Vaughn, intentionally opaque on the statement, remains so under questioning.
"I've always been fascinated with artists advocating censorship," he said. "I presented my opinions on the Vancouver School, because I thought it was ugly and I thought it was garbage and I said so."
On Vaughn, McGovern believes, "There's a certain bravery in Vaughn's work. He isn't afraid to say things; he puts everything out there."
In transit to the lower level, Yvonne Buchanan's piece, Bridge, plays. Billed as a "timeless multidirectional experience," the video is indeed shot beautifully, and the fluid movement creates a hypnotizing effect.
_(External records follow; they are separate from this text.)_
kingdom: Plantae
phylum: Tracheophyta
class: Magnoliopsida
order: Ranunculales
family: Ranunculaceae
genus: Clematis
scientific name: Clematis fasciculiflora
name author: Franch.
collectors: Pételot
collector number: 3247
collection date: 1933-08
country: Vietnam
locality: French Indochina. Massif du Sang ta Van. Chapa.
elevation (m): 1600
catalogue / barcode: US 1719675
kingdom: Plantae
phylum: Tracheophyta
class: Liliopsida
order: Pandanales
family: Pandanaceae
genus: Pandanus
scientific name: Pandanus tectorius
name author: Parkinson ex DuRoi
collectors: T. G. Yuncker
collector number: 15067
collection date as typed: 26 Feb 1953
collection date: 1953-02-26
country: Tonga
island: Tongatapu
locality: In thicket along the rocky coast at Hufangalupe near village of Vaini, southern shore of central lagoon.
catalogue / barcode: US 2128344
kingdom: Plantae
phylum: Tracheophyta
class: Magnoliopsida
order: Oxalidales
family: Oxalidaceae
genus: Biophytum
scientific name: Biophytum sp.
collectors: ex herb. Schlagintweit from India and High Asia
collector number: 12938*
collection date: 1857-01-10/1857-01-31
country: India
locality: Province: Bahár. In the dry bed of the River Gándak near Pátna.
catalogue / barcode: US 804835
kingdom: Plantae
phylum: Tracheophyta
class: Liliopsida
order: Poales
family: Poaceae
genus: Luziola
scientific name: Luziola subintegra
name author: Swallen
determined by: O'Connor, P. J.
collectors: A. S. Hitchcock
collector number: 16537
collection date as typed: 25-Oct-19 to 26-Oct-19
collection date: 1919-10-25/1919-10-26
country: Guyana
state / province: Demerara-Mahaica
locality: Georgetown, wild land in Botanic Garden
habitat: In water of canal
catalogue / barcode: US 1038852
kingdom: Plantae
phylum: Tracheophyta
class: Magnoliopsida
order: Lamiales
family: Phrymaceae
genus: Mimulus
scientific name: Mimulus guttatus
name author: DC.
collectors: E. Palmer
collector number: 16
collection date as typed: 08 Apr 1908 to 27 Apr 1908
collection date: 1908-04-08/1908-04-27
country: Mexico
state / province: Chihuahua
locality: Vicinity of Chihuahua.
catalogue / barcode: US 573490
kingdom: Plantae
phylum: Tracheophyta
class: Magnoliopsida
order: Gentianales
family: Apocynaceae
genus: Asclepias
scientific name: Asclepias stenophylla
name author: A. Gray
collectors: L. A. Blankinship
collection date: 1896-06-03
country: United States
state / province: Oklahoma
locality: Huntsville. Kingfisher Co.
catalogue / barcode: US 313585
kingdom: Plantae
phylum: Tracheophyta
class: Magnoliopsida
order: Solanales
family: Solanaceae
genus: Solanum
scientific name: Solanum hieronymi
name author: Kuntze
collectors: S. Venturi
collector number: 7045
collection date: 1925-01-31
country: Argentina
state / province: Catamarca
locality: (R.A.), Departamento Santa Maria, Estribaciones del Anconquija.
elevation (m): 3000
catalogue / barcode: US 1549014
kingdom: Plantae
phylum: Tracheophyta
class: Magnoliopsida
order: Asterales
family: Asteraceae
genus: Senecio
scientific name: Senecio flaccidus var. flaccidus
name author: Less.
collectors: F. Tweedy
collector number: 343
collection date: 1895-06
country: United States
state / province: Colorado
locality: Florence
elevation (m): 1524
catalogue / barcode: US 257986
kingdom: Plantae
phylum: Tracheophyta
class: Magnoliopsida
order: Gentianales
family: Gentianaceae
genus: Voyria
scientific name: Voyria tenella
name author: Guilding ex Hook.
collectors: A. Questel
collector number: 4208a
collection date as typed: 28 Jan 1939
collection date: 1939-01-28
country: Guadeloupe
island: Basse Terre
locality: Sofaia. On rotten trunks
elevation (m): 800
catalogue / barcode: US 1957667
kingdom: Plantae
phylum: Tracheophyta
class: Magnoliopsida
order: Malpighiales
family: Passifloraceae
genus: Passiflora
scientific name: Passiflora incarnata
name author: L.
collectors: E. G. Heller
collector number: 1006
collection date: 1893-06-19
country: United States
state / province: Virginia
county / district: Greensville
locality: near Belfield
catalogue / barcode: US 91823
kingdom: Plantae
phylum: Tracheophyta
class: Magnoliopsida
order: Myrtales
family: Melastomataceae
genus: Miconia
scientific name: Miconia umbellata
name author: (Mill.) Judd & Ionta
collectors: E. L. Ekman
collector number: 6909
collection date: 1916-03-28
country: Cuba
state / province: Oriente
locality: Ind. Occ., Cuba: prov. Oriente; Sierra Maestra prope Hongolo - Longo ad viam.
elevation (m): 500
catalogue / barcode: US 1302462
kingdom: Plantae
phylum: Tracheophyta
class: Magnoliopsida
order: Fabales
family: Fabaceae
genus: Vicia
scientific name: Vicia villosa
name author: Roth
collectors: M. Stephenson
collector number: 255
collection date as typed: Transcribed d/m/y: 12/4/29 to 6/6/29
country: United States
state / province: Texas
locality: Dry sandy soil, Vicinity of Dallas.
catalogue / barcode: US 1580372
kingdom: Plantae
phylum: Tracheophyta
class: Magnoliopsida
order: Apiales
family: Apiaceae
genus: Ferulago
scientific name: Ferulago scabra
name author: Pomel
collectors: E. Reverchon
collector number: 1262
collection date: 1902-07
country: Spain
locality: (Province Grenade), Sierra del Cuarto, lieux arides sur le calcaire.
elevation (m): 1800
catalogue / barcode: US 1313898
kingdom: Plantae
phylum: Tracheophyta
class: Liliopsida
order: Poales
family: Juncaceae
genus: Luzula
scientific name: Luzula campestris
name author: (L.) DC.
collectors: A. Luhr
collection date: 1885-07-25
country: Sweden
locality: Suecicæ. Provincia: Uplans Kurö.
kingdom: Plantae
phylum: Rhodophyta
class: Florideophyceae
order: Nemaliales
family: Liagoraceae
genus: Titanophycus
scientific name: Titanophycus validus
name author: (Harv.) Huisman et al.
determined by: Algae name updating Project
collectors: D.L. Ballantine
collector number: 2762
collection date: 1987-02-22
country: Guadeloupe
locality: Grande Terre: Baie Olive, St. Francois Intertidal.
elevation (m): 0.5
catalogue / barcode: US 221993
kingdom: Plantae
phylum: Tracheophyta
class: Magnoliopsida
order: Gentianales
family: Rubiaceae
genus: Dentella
Downstairs, Buchanan's This Blackness and Blink are showing. The unique style of presentation is reminiscent of a toy Viewfinder attached to the wall. This Blackness is a group of moving circular black bodies, while Blink features a mid-30s woman gazing at the viewer and then blinking, to which the video itself blinks back.
"The female gaze is the subject of 'Blink.'" Yvonne said. "Around the age of 35, a woman begins to stop being the object of the male gaze," and Blink plays with this concept.
Buchanan's most striking work is An Untitled, 1955, a collection of chairs given direct lighting. On a first glance, the effect is of a crowd that had recently dispersed. Buchanan's artistic statement gives this dispersed collective a different feel, as a lynching is implied.
"Though I don't mention it in the statement directly, a major inspiration was the Emmett Till lynching of 1955, a major predecessor to the Civil Rights Movement," Buchanan said.
Buchanan doesn't mention Till specifically in the statement so as to leave the work somewhat open to interpretation.
The works on display should be a point of interest for anyone interested in a different view on uses of film. For those who enjoy what they see, all three artists will have screenings of new works at Squeaky Wheel on Friday, Oct 5. at 8 p.m.